Diferentes versiones
Tanto nuestra estudiante de Japón como
nuestra estudiante de Canadá conocían el título
del cuento pero sólo recordaban algunos detalles: una lámpara,
un genio, deseos y una alfombra voladora, no el conjunto de la historia.
Incluso después de leer el cuento no hubo ni una exclamación
de “¡ah, sí!”.
Simbología y moraleja
En los cuentos de origen oriental no es raro
encontrar una cueva llena de piedras preciosas, como en "Aladino
y la lámpara maravillosa" o genios, nacidos del cuello
de una botella para castigar a los malos y premiar a los buenos.
El cuento de Aladino refleja las características formales,
estilísticas y funcionales del Märchen, o cuento mágico:
aventuras, elementos sobrenaturales, escaso realismo, múltiples
episodios y afán de entretenimiento.
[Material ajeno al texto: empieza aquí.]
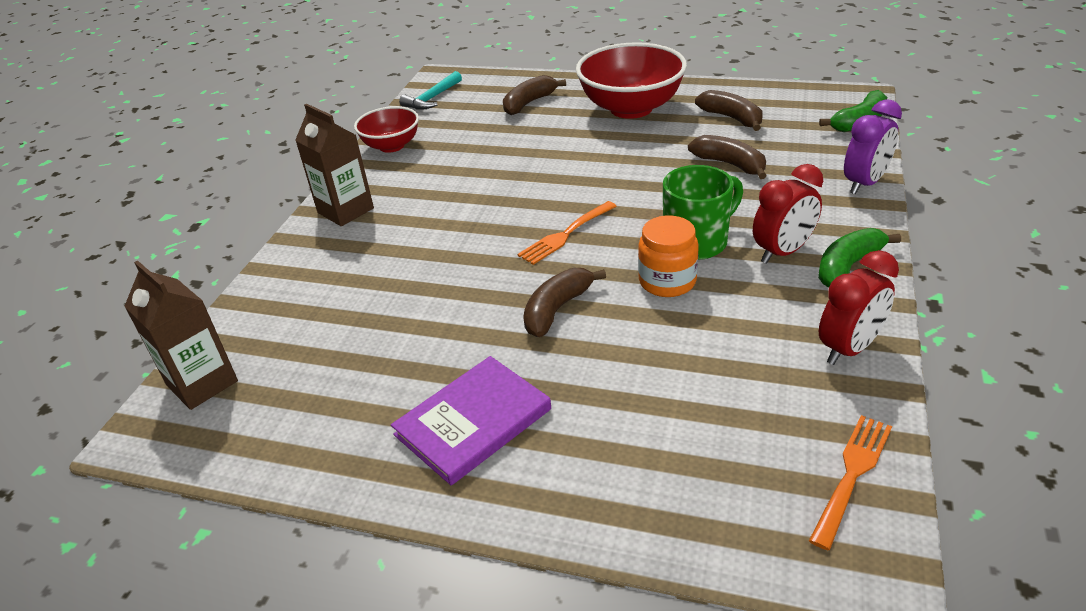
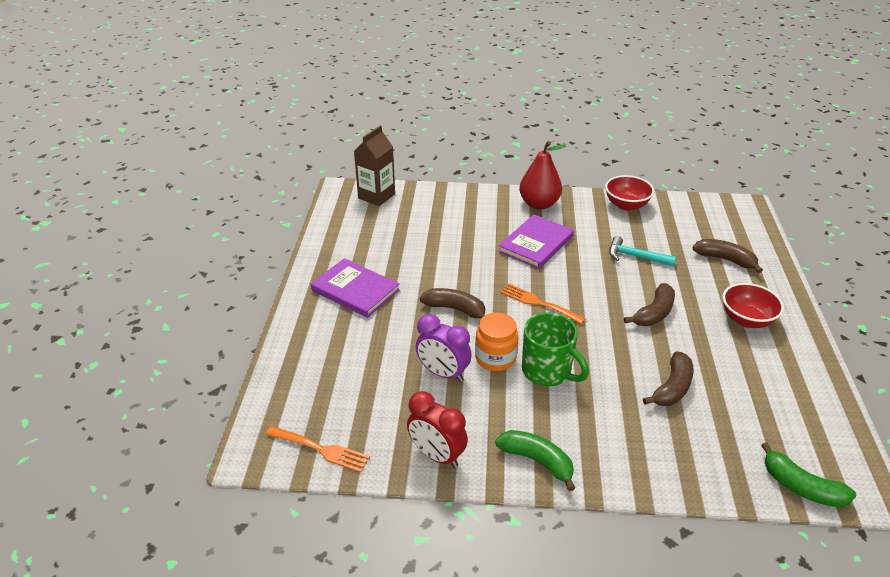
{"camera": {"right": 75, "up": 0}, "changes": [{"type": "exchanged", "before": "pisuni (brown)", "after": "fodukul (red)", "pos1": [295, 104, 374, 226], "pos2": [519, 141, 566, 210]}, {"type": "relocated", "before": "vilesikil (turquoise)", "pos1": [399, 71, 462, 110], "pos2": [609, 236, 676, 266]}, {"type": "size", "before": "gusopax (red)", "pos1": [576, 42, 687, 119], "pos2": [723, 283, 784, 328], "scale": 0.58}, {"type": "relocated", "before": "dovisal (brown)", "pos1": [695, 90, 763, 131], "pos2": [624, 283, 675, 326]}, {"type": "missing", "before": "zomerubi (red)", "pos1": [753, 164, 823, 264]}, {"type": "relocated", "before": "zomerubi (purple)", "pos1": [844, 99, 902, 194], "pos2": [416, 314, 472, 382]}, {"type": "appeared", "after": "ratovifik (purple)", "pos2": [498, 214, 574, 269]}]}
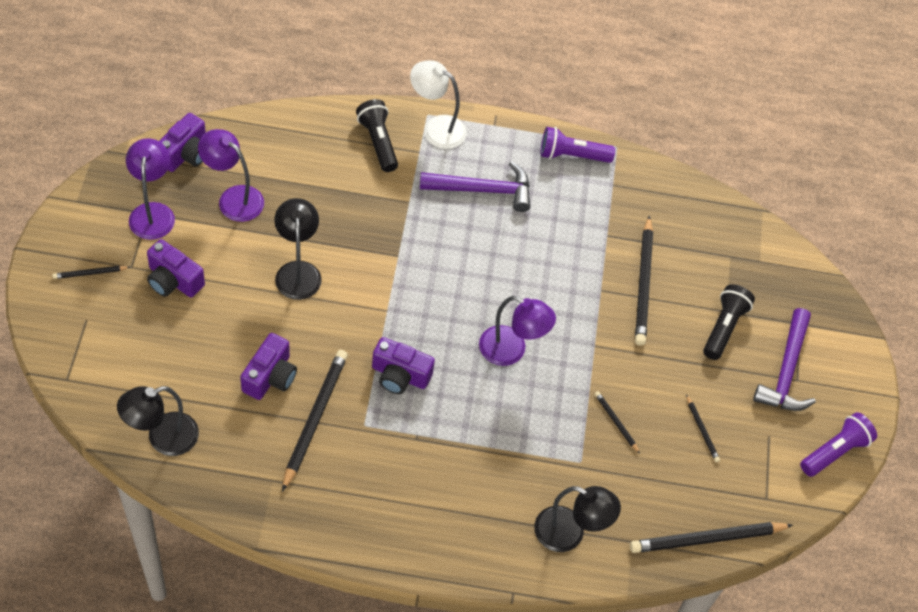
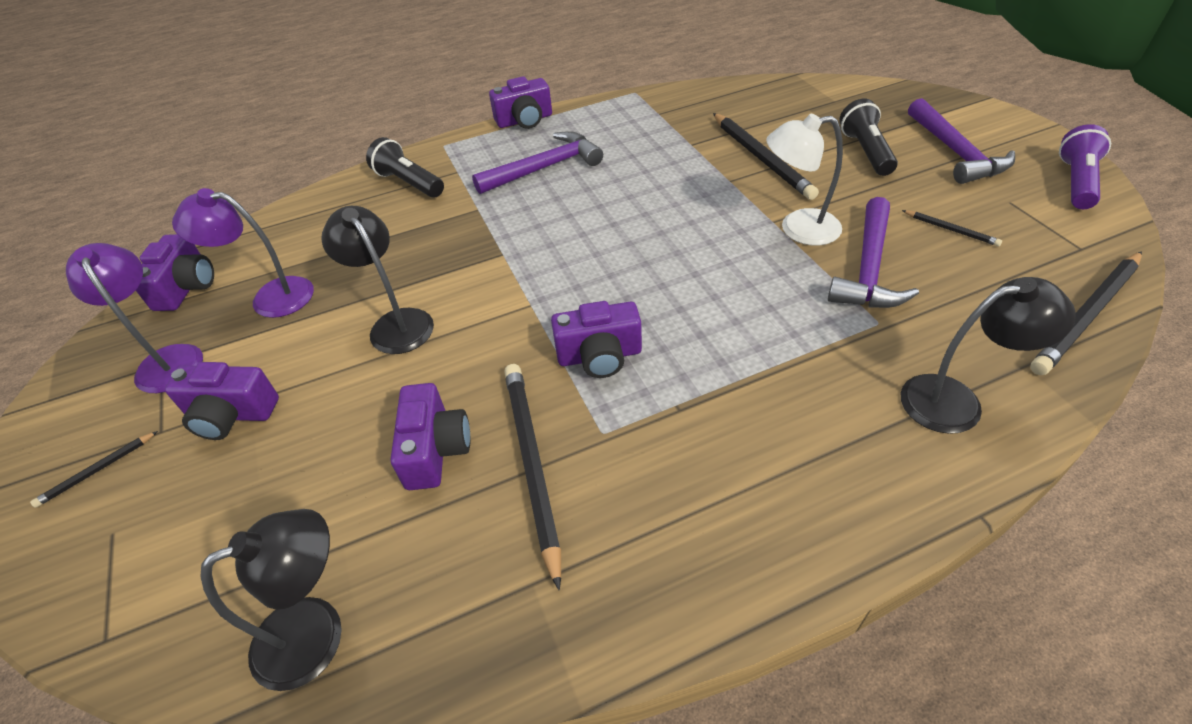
{"camera": {"right": -20, "up": -10}, "changes": [{"type": "spun", "before": "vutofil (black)", "pos1": [117, 386, 199, 456], "pos2": [200, 509, 342, 691], "turn": -150}, {"type": "relocated", "before": "vutofil (white)", "pos1": [410, 60, 467, 149], "pos2": [766, 114, 843, 245]}, {"type": "missing", "before": "vutofil (purple)", "pos1": [479, 296, 556, 366]}, {"type": "missing", "before": "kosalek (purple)", "pos1": [540, 127, 615, 163]}, {"type": "exchanged", "before": "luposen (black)", "after": "vilesikil (purple)", "pos1": [595, 391, 640, 454], "pos2": [828, 197, 919, 308]}, {"type": "appeared", "after": "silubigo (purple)", "pos2": [489, 76, 552, 129]}]}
Al igual que en los
cuentos de hadas, aparecen temas como el conflicto entre el bien
y el mal y el triunfo de los débiles sobre los poderosos
.
Curiosidades y anécdotas
Las mil y una noches es una creación
colectiva de árabes, persas, judíos y egipcios, que
escribieron en un estilo popular con expresiones que no pertenecen
al árabe clásico. A veces se utilizan dialectos como
en el cuento de "Aladino y la lámpara maravillosa",
que fue escrito en dialecto siríaco.
La versión literaria de este cuento
ha inspirado muchas obras artísticas. El escritor danés
Adam Gottlob Oehlenschläger compuso, siguiendo la técnica
de Ludwig Tieck, el texto dramático Aladino o La lámpara
maravillosa. Carl Nielsen, además de otros compositores,
es autor de una música escénica para la obra de Oehlenschläger.
Se han rodado varias películas basadas en esta historia,
quizá la más popular sea la película de dibujos
animados Aladdin, de Disney. También se han compuesto varias
óperas basadas en la leyenda de Aladino.